Liftbacks were the mainstay of manufacturers' D-segment offerings in Europe in the 1990s to late 2000s, having become popular in the 1980s. It was common for manufacturers to offer the same D-segment model in three different body styles: a 4-door sedan, a 5-door liftback, and a 5-door station wagon. Such models included the Ford Mondeo, the Mazda 626 and 6, the Nissan Primera, the Opel Vectra and Insignia, and the Toyota Carina and Avensis. There were also models in this market segment available only as a 5-door liftback or a 4-door sedan, and models available only as a 5-door liftback or a 5-door station wagon. Often, the liftback and the sedan shared the same wheelbase and the same overall length, and the full rear overhang length of a conventional sedan trunk was retained on the five-door liftback version of the car.

The term was sometimes used for marketing purposes, among others, by Toyota, for example, to distinguish between two 5-door versions of the E90 series Corolla sold in Europe, one of which was a conventional 5-door hatchback with a nearly vertical rear hatch while the other one was a 5-door liftback.

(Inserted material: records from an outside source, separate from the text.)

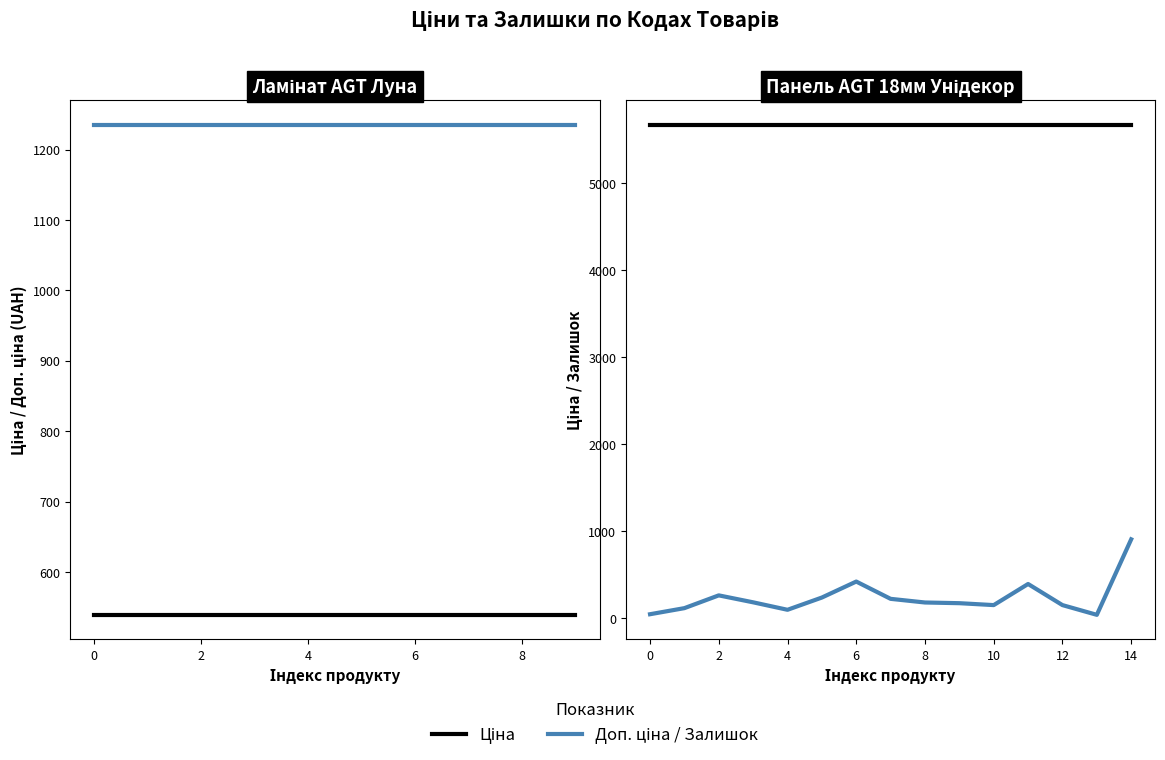

What is the sum of the Доп. ціна values at 284032202 and 284032204?

2470.8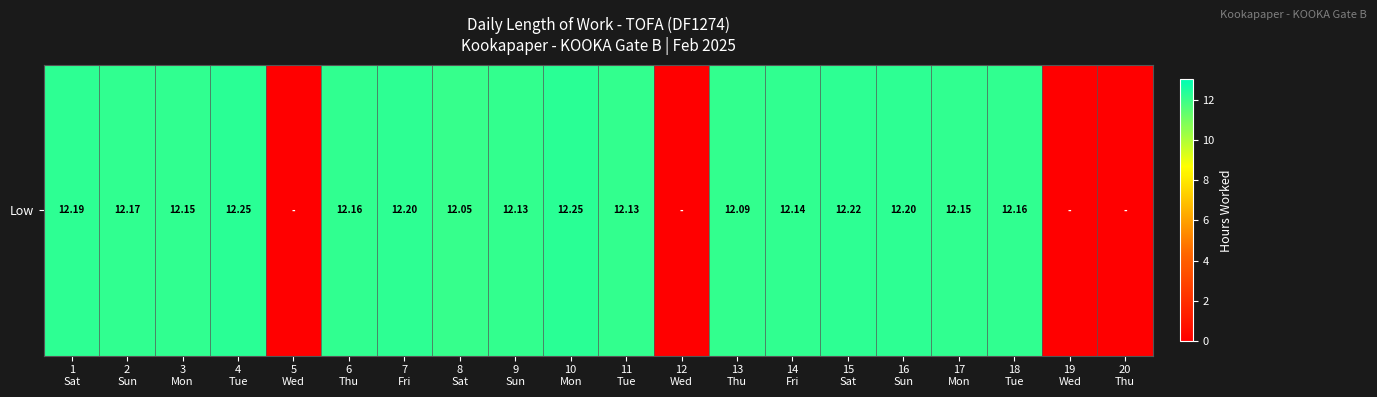

At which label does the data first exceed 12?

1
Sat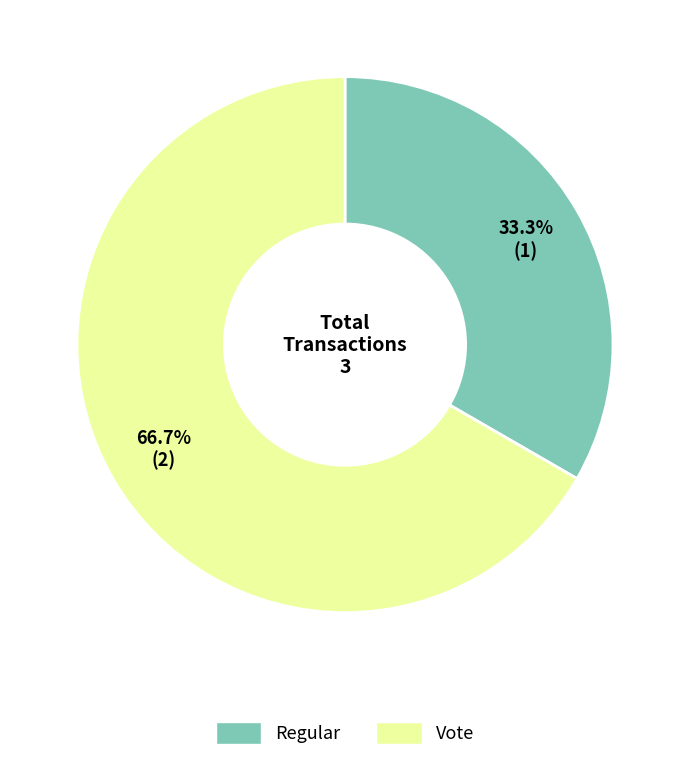

Combined, what portion of the pie is Regular and Vote?

100.0%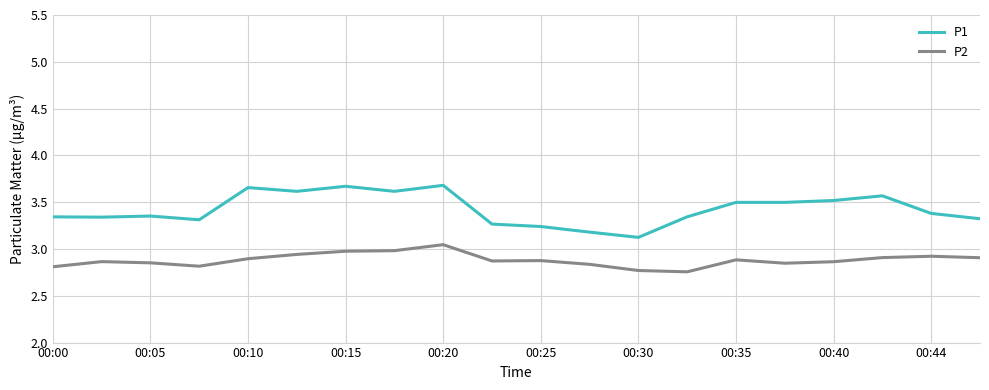

Which series has the largest total across all categories?

P1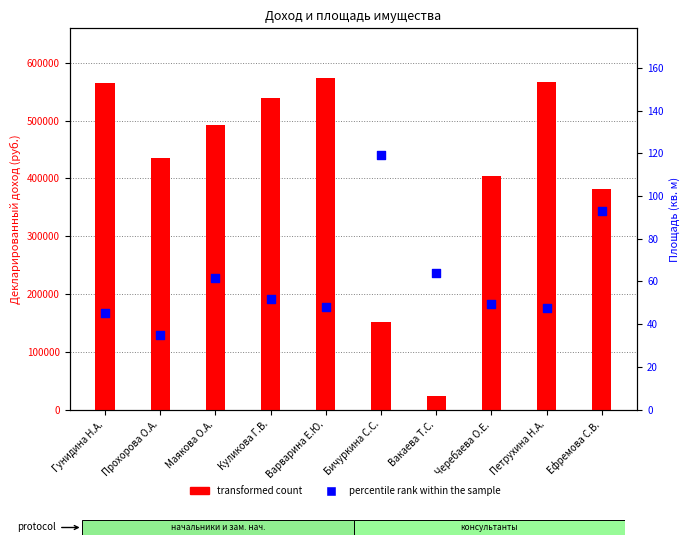

Which series has the largest total across all categories?

transformed count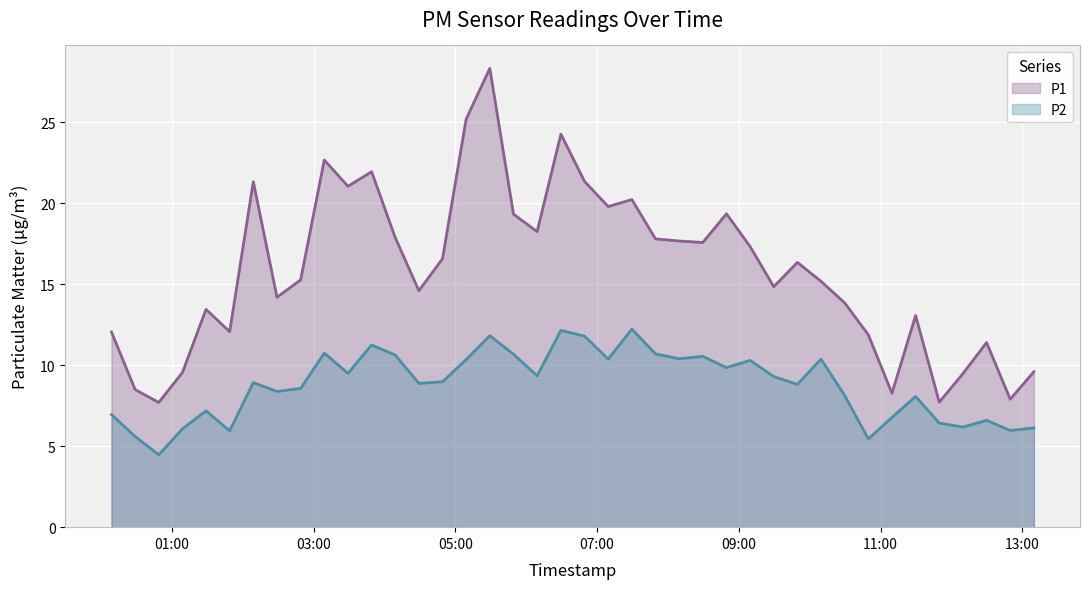

Rank the series by their average value, from highest to lowest.

P1, P2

Audi, BMW and Mercedes-Benz were not part of this trend in the 1990s, as they did not offer their D-segment or executive cars as 5-door liftbacks back then. However as some other manufacturers started to retire D-segment liftbacks from their European lineup, starting around 2009 Audi and BMW started to sell liftback versions of some of their vehicles but with their own marketing terms, referring to them as Sportback (Audi) or Gran Turismo (BMW). For instance the Audi A4 and Audi A6 sedans had liftback variants known as the Audi A5 Sportback and Audi A7 Sportback, respectively. The Audi A7 Sportback would give rise to the Audi A7L which was an extended-wheelbase sedan of the former. However BMW's liftback variants of the BMW 5 Series (F10) and BMW 5 Series (G30), sold as the BMW 5 Series Gran Turismo (F07) and as the BMW 6 Series (G32), were not successful.

The second-generation Škoda Superb, produced from 2008 until 2015, is a car that functions both as a hatchback and a sedan. It features a Twindoor trunk lid that can be opened using hinges located below the rear glass, or together with the rear glass using hinges at the roof.